International Association for Cryptologic Research

International Association
for Cryptologic Research

CryptoDB

Astrid Ottenhues

Publications

Year
Venue
Title
2023
PKC
Sender-binding Key Encapsulation
Secure communication is gained by combining encryption with authentication. In real-world applications encryption commonly takes the form of KEM-DEM hybrid encryption, which is combined with ideal authentication. The pivotal question is how weak the employed key encapsulation mechanism (KEM) is allowed to be to still yield universally composable (UC) secure communication when paired with symmetric encryption and ideal authentication. This question has so far been addressed for public-key encryption (PKE) only, showing that encryption does not need to be stronger than sender-binding CPA, which binds the CPA secure ciphertext non-malleably to the sender ID. For hybrid encryption, prior research unanimously reaches for CCA2 secure encryption which is unnecessarily strong. Answering this research question is vital to develop more efficient and feasible protocols for real-world secure communication and thus enable more communication to be conducted securely. We use ideas from the PKE setting to develop new answers for hybrid encryption in this paper. This allows us to develop a new and significantly weaker security notion—sender-binding CPA for KEMs—which is still strong enough for secure communication. By using game-based notions as building blocks, we attain secure communication in the form of ideal functionalities with proofs in the UC-framework. Secure communication is reached in both the classic as well as session context by adding authentication and one-time and replayable CCA secure symmetric encryption respectively.

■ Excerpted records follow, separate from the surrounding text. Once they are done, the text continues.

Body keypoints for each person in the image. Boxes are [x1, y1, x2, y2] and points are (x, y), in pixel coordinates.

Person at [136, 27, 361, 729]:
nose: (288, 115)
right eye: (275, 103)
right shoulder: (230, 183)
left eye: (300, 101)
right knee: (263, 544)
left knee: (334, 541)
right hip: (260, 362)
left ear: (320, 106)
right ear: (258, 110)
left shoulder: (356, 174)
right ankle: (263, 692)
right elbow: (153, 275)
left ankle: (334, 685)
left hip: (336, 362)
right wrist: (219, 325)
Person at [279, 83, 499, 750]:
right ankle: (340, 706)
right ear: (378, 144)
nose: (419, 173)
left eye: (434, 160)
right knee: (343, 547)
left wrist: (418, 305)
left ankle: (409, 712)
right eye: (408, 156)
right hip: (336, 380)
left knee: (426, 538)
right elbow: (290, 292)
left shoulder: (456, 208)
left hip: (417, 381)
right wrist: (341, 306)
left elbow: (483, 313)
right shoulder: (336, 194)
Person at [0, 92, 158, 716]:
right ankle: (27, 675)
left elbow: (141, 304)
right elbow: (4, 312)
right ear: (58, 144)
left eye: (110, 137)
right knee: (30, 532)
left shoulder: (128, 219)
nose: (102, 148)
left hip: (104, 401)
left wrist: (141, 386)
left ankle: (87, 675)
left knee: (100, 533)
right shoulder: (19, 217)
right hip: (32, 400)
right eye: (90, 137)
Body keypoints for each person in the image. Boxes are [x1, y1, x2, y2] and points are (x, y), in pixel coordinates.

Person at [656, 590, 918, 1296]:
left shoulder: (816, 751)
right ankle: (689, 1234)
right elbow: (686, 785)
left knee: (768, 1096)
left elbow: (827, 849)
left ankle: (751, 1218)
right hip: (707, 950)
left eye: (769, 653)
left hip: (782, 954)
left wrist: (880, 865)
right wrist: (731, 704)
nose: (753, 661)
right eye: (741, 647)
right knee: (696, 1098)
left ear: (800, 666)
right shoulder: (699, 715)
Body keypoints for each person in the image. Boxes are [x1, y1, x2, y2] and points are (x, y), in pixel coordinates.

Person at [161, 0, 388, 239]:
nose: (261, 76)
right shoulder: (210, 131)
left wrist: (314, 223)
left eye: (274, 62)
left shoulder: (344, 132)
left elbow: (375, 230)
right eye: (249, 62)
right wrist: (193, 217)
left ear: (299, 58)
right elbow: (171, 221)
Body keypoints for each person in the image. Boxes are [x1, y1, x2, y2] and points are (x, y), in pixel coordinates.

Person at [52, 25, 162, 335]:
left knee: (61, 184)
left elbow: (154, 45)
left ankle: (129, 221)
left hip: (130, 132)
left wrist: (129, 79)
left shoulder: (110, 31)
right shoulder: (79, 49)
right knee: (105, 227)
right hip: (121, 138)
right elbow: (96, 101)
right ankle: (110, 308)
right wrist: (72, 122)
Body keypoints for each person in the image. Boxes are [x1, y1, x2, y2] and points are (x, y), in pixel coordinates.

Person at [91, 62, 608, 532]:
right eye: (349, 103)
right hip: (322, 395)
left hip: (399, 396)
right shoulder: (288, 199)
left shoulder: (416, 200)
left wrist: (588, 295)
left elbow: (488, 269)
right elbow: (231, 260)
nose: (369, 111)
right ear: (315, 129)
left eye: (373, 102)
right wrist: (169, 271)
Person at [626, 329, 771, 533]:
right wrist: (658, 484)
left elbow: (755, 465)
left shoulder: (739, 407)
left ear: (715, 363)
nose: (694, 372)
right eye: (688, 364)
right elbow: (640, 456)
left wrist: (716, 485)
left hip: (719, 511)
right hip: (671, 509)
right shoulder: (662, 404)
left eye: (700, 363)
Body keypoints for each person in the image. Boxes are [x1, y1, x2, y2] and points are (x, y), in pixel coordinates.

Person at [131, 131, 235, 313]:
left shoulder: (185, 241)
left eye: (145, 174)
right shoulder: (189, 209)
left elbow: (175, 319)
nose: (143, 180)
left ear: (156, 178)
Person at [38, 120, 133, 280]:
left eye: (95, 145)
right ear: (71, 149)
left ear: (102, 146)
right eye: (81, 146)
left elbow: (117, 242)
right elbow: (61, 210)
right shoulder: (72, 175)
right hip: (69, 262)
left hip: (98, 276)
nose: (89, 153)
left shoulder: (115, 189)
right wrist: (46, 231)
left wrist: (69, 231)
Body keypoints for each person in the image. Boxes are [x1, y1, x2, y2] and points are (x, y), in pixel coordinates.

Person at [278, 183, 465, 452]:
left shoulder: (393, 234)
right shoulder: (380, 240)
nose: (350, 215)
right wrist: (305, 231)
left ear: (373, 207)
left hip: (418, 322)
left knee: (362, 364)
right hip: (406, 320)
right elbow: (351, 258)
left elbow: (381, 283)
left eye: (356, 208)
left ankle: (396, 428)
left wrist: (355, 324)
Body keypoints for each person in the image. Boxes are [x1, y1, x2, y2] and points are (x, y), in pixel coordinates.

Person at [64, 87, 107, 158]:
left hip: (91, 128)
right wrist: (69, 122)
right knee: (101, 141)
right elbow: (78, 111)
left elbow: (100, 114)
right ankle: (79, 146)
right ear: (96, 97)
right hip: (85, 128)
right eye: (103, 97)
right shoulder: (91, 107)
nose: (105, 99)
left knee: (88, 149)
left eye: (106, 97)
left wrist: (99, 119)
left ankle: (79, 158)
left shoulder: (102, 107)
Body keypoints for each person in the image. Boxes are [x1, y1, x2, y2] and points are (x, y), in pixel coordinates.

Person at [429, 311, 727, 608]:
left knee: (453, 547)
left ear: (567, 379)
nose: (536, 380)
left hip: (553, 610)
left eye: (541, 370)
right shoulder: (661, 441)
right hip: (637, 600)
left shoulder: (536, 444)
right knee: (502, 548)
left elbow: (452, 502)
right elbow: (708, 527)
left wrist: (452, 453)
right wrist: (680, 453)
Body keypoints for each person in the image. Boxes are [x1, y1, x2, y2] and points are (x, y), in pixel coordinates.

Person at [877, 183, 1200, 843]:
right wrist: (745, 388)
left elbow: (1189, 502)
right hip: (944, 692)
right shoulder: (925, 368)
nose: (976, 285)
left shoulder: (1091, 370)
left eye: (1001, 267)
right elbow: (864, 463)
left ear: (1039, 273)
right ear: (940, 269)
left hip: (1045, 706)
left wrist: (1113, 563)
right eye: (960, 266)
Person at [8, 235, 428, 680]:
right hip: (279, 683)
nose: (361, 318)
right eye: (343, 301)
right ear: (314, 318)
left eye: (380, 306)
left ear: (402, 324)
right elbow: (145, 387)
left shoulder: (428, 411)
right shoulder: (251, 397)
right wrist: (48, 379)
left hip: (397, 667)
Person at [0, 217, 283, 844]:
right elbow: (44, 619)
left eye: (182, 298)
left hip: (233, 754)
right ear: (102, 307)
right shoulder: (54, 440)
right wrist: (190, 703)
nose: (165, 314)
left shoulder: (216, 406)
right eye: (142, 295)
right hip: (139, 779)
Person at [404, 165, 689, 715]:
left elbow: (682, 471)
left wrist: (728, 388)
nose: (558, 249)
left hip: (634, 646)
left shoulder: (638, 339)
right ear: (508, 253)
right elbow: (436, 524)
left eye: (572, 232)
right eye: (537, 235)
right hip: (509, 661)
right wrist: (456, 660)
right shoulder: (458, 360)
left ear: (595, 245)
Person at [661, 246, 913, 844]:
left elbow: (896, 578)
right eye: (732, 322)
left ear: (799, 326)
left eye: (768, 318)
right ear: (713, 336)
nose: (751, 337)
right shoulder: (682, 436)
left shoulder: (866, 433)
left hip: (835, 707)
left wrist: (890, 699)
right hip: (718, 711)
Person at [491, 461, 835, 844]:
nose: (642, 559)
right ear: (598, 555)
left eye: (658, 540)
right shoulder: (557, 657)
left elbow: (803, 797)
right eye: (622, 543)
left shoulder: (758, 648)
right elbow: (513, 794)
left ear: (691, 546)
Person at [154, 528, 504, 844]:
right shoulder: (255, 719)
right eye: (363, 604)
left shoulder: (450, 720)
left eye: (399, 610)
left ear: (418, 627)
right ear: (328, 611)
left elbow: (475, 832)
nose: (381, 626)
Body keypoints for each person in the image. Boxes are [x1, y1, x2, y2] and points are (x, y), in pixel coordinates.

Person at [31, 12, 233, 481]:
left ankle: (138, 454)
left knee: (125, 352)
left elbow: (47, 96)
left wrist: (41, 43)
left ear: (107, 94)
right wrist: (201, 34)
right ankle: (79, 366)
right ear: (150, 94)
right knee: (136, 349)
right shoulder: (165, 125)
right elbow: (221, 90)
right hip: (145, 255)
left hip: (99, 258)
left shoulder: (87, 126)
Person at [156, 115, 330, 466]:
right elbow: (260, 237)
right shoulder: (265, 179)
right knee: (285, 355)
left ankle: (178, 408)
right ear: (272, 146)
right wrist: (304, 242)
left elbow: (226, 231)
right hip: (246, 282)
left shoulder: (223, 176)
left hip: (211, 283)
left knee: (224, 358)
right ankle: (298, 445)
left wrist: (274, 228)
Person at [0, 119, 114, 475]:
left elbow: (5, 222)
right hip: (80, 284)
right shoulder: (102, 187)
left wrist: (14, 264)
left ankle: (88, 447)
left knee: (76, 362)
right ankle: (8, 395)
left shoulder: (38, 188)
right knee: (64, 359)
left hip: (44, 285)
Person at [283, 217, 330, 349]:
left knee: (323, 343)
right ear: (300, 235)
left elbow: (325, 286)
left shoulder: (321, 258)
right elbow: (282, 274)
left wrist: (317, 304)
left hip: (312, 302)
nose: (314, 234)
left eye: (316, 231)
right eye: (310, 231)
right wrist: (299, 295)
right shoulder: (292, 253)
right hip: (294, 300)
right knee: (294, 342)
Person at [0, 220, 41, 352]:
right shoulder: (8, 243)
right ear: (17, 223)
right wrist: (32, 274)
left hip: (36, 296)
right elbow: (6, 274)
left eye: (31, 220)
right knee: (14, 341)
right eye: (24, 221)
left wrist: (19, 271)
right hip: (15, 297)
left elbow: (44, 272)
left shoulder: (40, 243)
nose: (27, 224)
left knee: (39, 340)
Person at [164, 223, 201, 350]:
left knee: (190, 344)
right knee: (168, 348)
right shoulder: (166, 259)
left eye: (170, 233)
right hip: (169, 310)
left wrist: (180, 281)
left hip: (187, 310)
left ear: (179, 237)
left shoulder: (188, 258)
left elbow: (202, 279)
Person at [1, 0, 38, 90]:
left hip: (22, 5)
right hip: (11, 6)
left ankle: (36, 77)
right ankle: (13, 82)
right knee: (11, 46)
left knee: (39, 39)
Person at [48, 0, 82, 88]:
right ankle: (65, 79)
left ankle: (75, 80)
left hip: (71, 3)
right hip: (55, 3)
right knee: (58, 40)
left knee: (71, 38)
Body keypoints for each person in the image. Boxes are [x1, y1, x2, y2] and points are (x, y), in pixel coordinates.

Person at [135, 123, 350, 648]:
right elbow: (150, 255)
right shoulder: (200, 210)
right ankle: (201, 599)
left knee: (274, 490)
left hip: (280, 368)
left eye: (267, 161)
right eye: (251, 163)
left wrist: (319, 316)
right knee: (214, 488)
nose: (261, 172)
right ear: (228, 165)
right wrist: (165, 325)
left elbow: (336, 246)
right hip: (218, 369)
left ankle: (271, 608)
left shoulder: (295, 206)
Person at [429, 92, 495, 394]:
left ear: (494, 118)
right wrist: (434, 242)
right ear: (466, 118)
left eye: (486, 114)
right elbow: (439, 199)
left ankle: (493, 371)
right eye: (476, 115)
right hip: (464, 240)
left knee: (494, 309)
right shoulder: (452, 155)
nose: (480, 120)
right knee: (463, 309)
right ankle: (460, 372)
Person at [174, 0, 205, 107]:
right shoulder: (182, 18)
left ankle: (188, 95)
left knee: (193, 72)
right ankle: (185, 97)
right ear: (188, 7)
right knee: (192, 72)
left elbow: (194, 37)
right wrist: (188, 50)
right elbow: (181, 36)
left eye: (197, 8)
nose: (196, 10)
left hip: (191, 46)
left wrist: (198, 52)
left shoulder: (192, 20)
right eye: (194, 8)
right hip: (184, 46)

We furthermore provide an efficient post-quantum secure LWE-based construction in the standard model giving a first indication of the real-world benefit resulting from our new security notion. Overall we manage to make significant progress on discovering the minimal security requirements for hybrid encryption components to facilitate secure communication.
2023
TCC
Composable Long-Term Security with Rewinding
Long-term security, a variant of Universally Composable (UC) security introduced by Müller-Quade and Unruh (TCC ’07, JoC ’10), allows to analyze the security of protocols in a setting where all hardness assumptions no longer hold after the protocol execution has finished. Such a strict notion is highly desirable when properties such as input privacy need to be guaranteed for a long time, e.g. with zero-knowledge proofs for secure electronic voting. Strong impossibility results rule out so-called long-term-revealing setups, e.g. a common reference string (CRS), to achieve long-term security, with known constructions for long-term security requiring hardware assumptions, e.g. signature cards. We circumvent these impossibility results with new techniques, enabling rewinding-based simulation in a way that universal composability is achieved. This allows us to construct a long-term-secure composable commitment scheme in the CRS-hybrid model, which is provably impossible in the notion of Müller-Quade and Unruh. We base our construction on a statistically hiding commitment scheme in the CRS-hybrid model with CCA-like properties. To provide a CCA oracle, we cannot rely on super-polynomial extraction techniques and instead extract the value committed to via rewinding. To this end, we incorporate rewinding-based commitment extraction into the UC framework via a helper in analogy to Canetti, Lin and Pass (FOCS 2010), allowing both adversary and environment to extract statistically hiding commitments. Our new framework provides the first setting in which a commitment scheme that is both statistically hiding and universally composable can be constructed from standard polynomial-time hardness assumptions and a CRS only. We also prove that our CCA oracle is k-robust extractable. This asserts that extraction is possible without rewinding a concurrently executed k-round protocol. Consequently any k-round (standard) UC-secure protocol remains secure in the presence of our helper. Finally, we prove that building long-term-secure oblivious transfer (and thus general two-party computations) from long-term-revealing setups remains impossible in our setting. Still, our long-term-secure commitment scheme suffices for natural applications, such as long-term secure and composable (commit-and-prove) zero-knowledge arguments of knowledge.
2022
PKC
A New Security Notion for PKC in the Standard Model: Weaker, Simpler, and Still Realizing Secure Channels 📺
Encryption satisfying CCA2 security is commonly known to be unnecessarily strong for realizing secure channels. Moreover, CCA2 constructions in the standard model are far from being competitive practical alternatives to constructions via random oracle. A promising research area to alleviate this problem are weaker security notions—like IND-RCCA secure encryption or IND-atag-wCCA secure tag-based encryption—which are still able to facilitate secure message transfer (SMT) via authenticated channels. In this paper we introduce the concept of sender-binding encryption (SBE), unifying prior approaches of SMT construction in the universal composability (UC) model. We furthermore develop the corresponding non-trivial security notion of IND-SB-CPA and formally prove that it suffices for realizing SMT in conjunction with authenticated channels. Our notion is the weakest so far in the sense that it can be generically constructed from the weakest prior notions—RCCA and atag-wCCA—without additional assumptions, while the reverse is not true. A direct consequence is that IND-stag-wCCA, which is strictly weaker than IND-atag-wCCA but stronger than our IND-SB-CPA, can be used to construct a secure channel. Finally, we give an efficient IND-SB-CPA secure construction in the standard model from IND-CPA secure double receiver encryption (DRE) based on McEliece. This shows that IND-SB-CPA security yields simpler and more efficient constructions in the standard model than the weakest prior notions, i.e., IND-atag-wCCA and IND-stag-wCCA.